Enduring winter in Minnesota gives you bragging rights over the rest of the country.
We drive our cars on the lake, dude. Our houses can be threatened by ice formations that can cause thousands of dollars in damage. We get our cars towed if we don’t abide by the snow emergency rules — and they vary from city to city.
But none of that is happening this year, is it? Just as one swallow does not make a summer, a handful of chilly days and scraping ice off your windshield once or twice does not make a real Minnesota winter.
If you just moved to Minnesota, you might be experiencing this year’s warm and snow-free winter and wondering like Peggy Lee, “Is that all there is?”
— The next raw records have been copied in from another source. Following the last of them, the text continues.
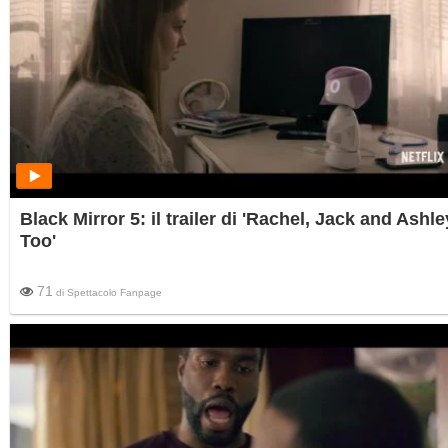
Black Mirror 5: il trailer di 'Rachel, Jack and Ashle
Too'
71
di
Spettacolo Fanpage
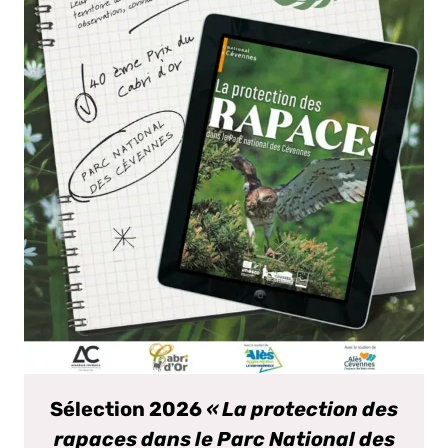
Sélection 2026
« La protection des
rapaces dans le Parc National des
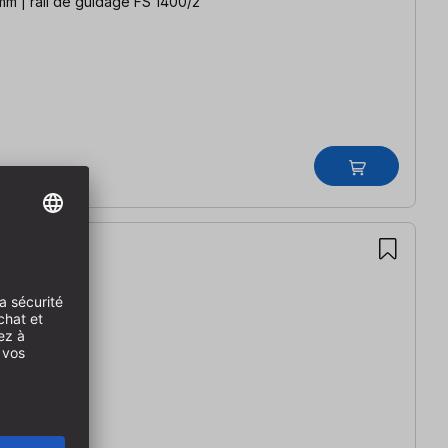
mm | rail de guidage FS 1400/2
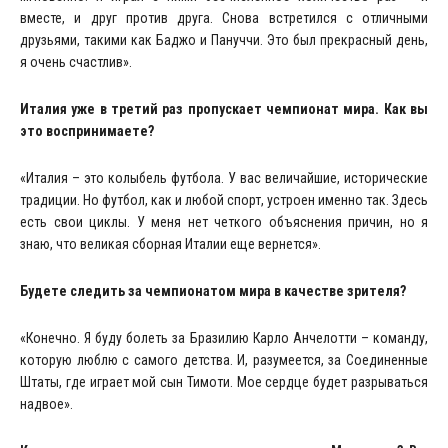
вместе, и друг против друга. Снова встретился с отличными
друзьями, такими как Баджо и Пануччи. Это был прекрасный день,
я очень счастлив».
Италия уже в третий раз пропускает чемпионат мира. Как вы
это воспринимаете?
«Италия – это колыбель футбола. У вас величайшие, исторические
традиции. Но футбол, как и любой спорт, устроен именно так. Здесь
есть свои циклы. У меня нет четкого объяснения причин, но я
знаю, что великая сборная Италии еще вернется».
Будете следить за чемпионатом мира в качестве зрителя?
«Конечно. Я буду болеть за Бразилию Карло Анчелотти – команду,
которую люблю с самого детства. И, разумеется, за Соединенные
Штаты, где играет мой сын Тимоти. Мое сердце будет разрываться
надвое».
No. No, that’s not all there is to a typical Minnesota winter.
You don’t get your “I Survived a Real Minnesota Winter” T-shirt unless you experience a lot more suffering — and a little bit more fun — than we’ve been having lately.
“If you moved here from a warmer location, this year does not count” as a real Minnesota winter, said Kenneth Blumenfeld, senior climatologist with the Minnesota Department of Natural Resources. Because of the unusually warm weather, thanks to a strong El Niño climate pattern in the Pacific and lack of snow, we’re experiencing “one of the least winterlike winters we’ve ever measured.”
In a real Minnesota winter, we’ll see low temperatures in northern Minnesota of 30-below or lower, and 15- to 30-below in southern Minnesota for at least a few days. We’ll get two or three storms where a quarter of the state will have received 10 inches or more of snow.